Minotaur IV torna in orbita dopo 15 anni di silenzio
Il lancio è avvenuto dalla base di Vandenberg, alle 12:33 ora locale. Niente countdown da film o fuochi d’artificio, ma l’emozione c’era eccome. Perché questo non è solo un altro razzo: è un pezzo di storia che cambia pelle. È come se un vecchio guerriero avesse deciso di mettersi al servizio dell’esplorazione spaziale, invece che della deterrenza nucleare.
Il carico che trasportava? Top secret, ovviamente. Sappiamo solo che si tratta di “molteplici carichi utili alla sicurezza nazionale”. Poco, pochissimo. Ma è così che funziona con l’NRO: niente spoiler, tutto classificato. Però possiamo immaginare: magari nuovi occhi elettronici per monitorare zone calde del pianeta, o esperimenti tecnologici che un giorno vedremo nei nostri smartphone.

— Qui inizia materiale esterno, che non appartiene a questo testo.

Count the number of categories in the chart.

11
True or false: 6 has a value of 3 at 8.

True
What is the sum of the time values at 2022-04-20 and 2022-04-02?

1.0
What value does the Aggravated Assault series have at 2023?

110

A parlare dopo il lancio è stata Laura Robinson, una delle responsabili della missione, che ha raccontato con un certo orgoglio come questo razzo sia passato dalla minaccia alla missione. Un percorso non banale, reso possibile da anni di lavoro dietro le quinte, da tecnici, ingegneri, militari.

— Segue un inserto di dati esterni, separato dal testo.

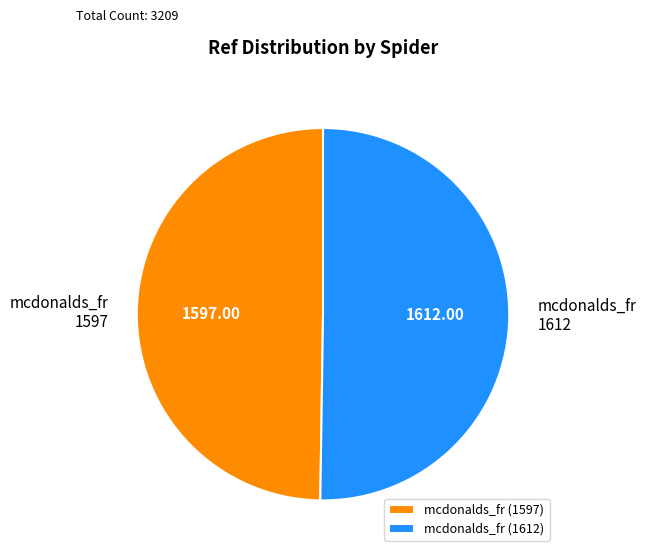

How many slices are in this pie chart?

2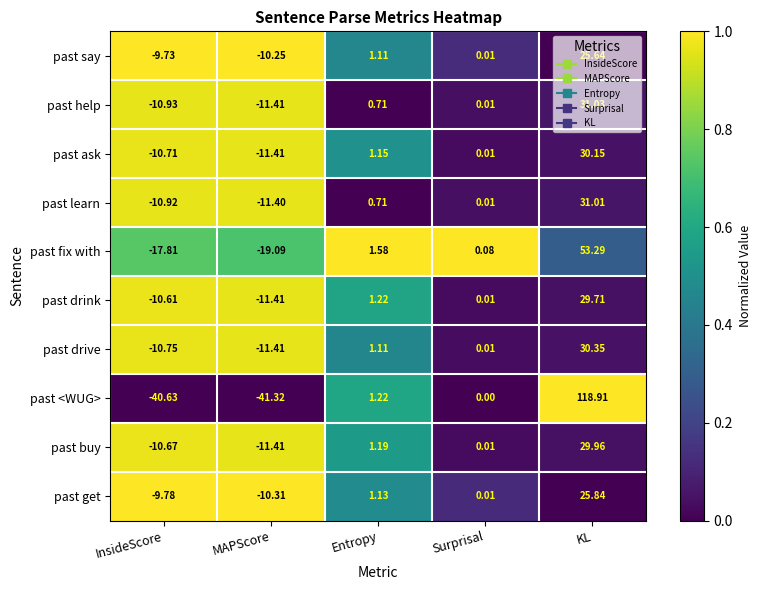

Which series has the largest total across all categories?

past <WUG>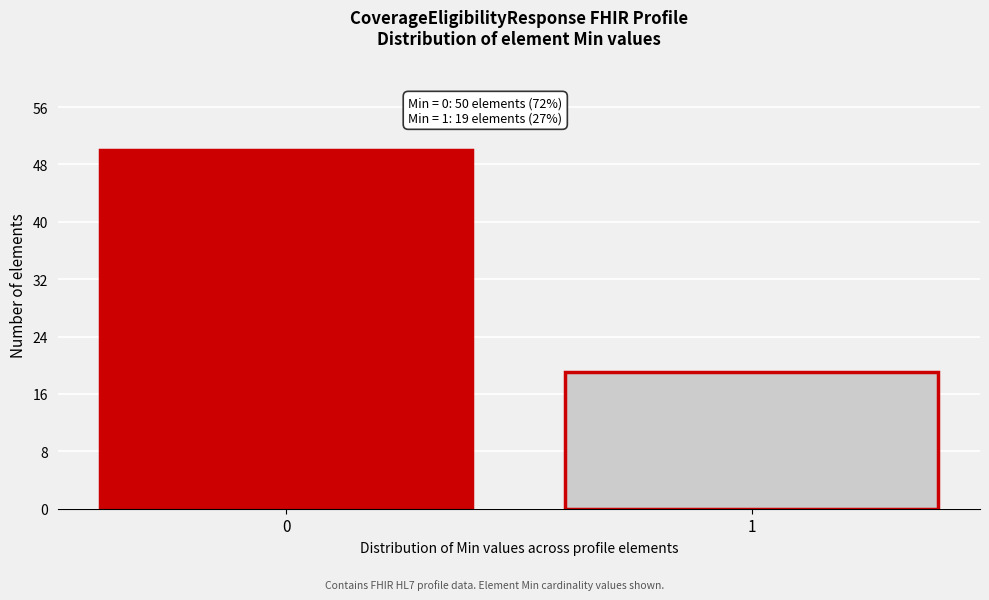

Reading left to right, what are all the values shown in this chart?

0=50	1=19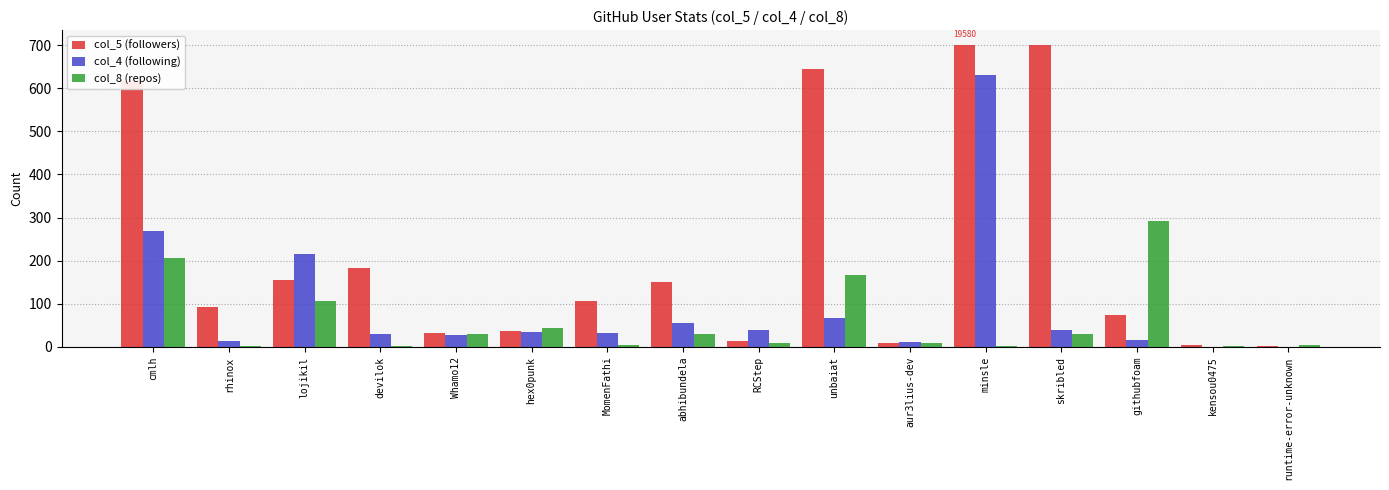

Between hex0punk and kensou0475, which series saw the biggest shift?

col_8 (repos)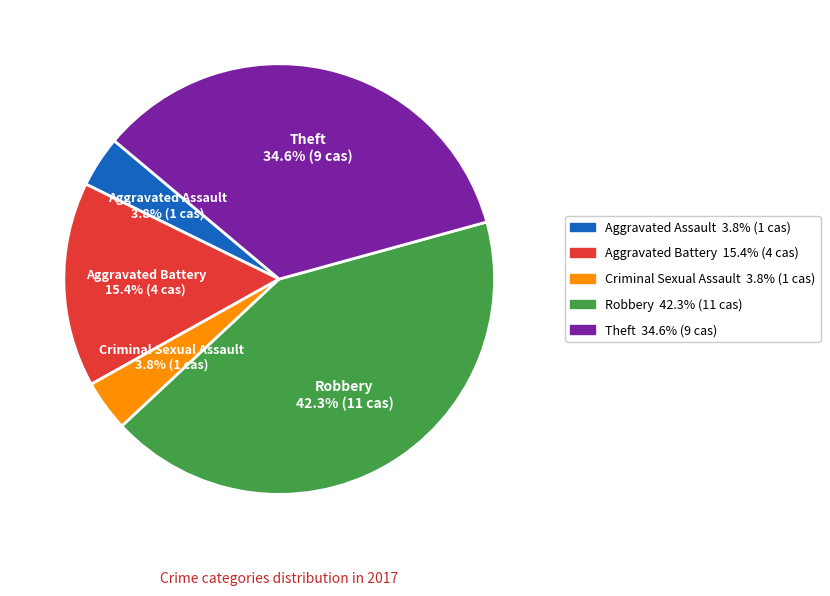

How much of the chart is everything except Robbery?

57.7%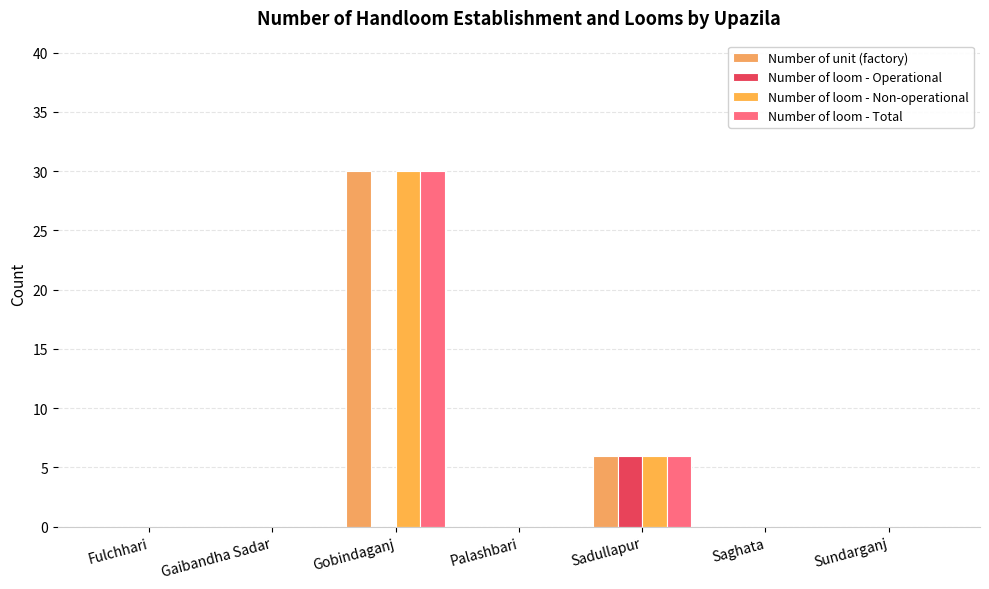

What is the difference between the maximum and minimum values in the Number of loom - Operational series?

6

Il volo è stato organizzato con il supporto dell’U.S. Space Force, attraverso un programma pensato proprio per missioni rapide, flessibili e un po’ fuori dagli schemi. In pratica: missioni che non puoi permetterti di sbagliare, ma dove puoi anche sperimentare.
Insomma, se vi piacciono le storie dove il passato si trasforma in qualcosa di nuovo, questa fa al caso vostro. Un razzo che era nato per distruggere, oggi vola per proteggere. E forse, in un certo senso, anche per osservare chi siamo diventati.